ADR 0002: Index Artifact Storage and Publication Policy

Status: Accepted for architectural direction.

Date: 2026-05-11.

Context

UWScrape imports Waterloo calendar data through an offline scraper pipeline.

The scraper pipeline produces raw snapshots, parsed records, validation reports, SQLite indexes, and optional graph projection files.

The backend should load a published index artifact and should not run the scraper during user requests.

The project needs reproducibility, but it also needs repository hygiene.

Raw snapshots may be large.

Raw snapshots may contain substantial republished calendar content.

Parsed records are smaller but still derived from source calendar material.

SQLite index files are runtime artifacts.

Graph projection files are frontend boot artifacts.

Different artifact classes have different review and storage needs.

The project is early enough that local artifacts may be enough for implementation.

The architecture should still define publication concepts before backend design.

Decision

UWScrape will distinguish build artifacts by trust and publication role.

Raw snapshots are evidence artifacts.

Parsed JSONL files are intermediate artifacts.

Validation reports are review artifacts.

SQLite index files are runtime artifacts.

Graph projection files are runtime-support artifacts.

The repository may contain documentation, schemas, small fixtures, and small reviewed examples.

The repository should not automatically commit full raw snapshots.

The repository should not automatically commit generated SQLite indexes.

The repository should not automatically commit large graph projection files.

Full generated artifacts should be stored in a dedicated artifact location once that location exists.

During early local development, generated artifacts may live under data/ and remain untracked.

If a generated artifact is intentionally committed later, that should be a separate explicit decision.

A published index is a directory containing at minimum:

course-universe.sqlite
build-metadata.json
validation-summary.json
release-decision.json
build-report.md
release-decision.md when a human-readable companion is generated

A published index may also contain:

graph-projection.json
source-reference-summary.json
parser-warning-summary.json
license-and-source-notes.md

The backend should receive a path to one published index directory.

The backend should treat that directory as read-only.

The backend should refuse to serve an index whose validation status is not acceptable.

The backend should not mutate published index artifacts.

Student state must be stored outside the index artifact directory.

Artifact Classes

raw_snapshot means downloaded source evidence.

parsed_records means JSONL output derived from a raw snapshot and patch set.

validation_report means human-readable and machine-readable validation output.

runtime_index means SQLite and metadata loaded by the backend.

graph_projection means compressed visual graph data loaded by backend or frontend.

test_fixture means small source-derived or synthetic data used for tests.

manual_patch means reviewed parser correction or annotation.

Manual patches are source-controlled unless later proven too large or sensitive.

Validation policies are source-controlled.

Schemas for UWScrape’s own artifact formats are source-controlled.

Small fixtures are source-controlled.

Large generated data is not source-controlled by default.

Publication Flow

The scraper produces a raw snapshot.

The parser produces parsed records.

The validator produces validation reports.

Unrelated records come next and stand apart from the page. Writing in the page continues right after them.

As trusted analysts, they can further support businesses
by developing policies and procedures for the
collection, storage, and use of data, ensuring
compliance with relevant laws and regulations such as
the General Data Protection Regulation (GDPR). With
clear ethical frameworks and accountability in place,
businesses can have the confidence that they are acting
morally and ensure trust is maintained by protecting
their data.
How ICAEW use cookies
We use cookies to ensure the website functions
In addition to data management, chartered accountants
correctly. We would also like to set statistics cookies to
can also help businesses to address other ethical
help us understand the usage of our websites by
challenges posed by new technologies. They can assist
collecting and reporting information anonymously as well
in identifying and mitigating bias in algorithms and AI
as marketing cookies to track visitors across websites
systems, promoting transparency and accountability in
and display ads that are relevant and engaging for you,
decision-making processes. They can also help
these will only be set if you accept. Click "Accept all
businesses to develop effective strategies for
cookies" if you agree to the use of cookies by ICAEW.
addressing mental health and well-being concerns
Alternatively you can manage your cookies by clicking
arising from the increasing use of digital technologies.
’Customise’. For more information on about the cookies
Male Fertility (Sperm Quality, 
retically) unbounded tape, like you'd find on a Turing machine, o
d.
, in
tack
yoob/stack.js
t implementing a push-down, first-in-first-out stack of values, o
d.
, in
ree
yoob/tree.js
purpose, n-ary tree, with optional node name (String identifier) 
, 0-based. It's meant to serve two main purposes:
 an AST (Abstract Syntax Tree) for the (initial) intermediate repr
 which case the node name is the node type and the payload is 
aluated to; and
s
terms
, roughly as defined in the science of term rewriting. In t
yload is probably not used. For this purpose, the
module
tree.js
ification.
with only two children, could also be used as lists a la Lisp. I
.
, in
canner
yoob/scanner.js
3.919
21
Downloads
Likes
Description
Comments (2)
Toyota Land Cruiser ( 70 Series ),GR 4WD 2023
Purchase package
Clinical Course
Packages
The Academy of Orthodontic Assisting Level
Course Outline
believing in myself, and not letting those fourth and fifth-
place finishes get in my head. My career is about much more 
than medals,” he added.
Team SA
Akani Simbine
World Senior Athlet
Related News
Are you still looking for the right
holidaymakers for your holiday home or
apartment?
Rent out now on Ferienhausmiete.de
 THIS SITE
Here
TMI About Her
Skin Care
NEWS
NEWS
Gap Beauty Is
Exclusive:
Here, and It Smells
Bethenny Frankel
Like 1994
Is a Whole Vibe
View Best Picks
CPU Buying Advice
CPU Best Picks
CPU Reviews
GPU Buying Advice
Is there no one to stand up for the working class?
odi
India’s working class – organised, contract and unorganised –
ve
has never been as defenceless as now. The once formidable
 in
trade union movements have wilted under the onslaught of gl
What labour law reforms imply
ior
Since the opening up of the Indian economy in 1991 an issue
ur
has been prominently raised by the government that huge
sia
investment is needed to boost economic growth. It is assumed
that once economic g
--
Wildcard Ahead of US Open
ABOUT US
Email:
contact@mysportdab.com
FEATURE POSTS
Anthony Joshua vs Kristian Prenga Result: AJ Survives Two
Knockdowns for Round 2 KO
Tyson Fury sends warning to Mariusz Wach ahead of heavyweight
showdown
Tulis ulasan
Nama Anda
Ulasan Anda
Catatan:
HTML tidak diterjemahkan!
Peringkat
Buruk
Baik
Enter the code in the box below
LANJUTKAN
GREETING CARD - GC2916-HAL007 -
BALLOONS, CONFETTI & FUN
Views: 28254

The index builder produces runtime artifacts.

A reviewer checks build reports and validation summaries.

An approved runtime artifact directory is copied or promoted to a published index location.

The backend is configured to load a specific published index directory.

Publishing should be atomic from the backend perspective.

The previous published index should remain available for rollback.

Publication should not delete raw evidence.

Publication should not delete parsed records.

Publication should not modify student state.

Alternatives Considered

Alternative 1: Commit Every Artifact

The project could commit raw snapshots, parsed outputs, SQLite indexes, and graph projections.

This would make reproduction simple for every clone.

This would make diffs visible through git.

However, it would bloat the repository quickly.

It could create redistribution questions around large calendar content.

It would mix source code review with generated data churn.

This alternative is rejected as the default.

Alternative 2: Commit Only SQLite Indexes

The project could commit runtime SQLite indexes but not raw snapshots.

This would make backend startup easy for all developers.

However, it would weaken traceability unless raw evidence is separately archived.

It would still add binary churn to git.

It would make index diffs hard to review.

This alternative is rejected as the default.

Alternative 3: Store Nothing Generated

The project could require every developer to run the scraper locally.

This would keep git clean.

However, it would make onboarding slower.

It would increase repeated requests against public endpoints.

It would make bug reproduction harder.

This alternative is acceptable for the earliest spike but not for a mature workflow.

Consequences

The backend can be designed around a read-only published index directory.

The scraper can evolve independently from runtime deployments.

The repository remains mostly source and docs.

Build reports become important review artifacts.

The project still needs to choose a long-term artifact store.

The project still needs to write .gitignore rules when implementation begins.

The project still needs publication tooling.

The project can defer artifact hosting until after the first local pipeline works.

Follow-Up

Define .gitignore policy before generating large local data.

Define artifact store path before team usage.

Define publish command or deployment process after backend architecture.

Release gate and patch governance are defined in ADR 0007 and ADR 0008.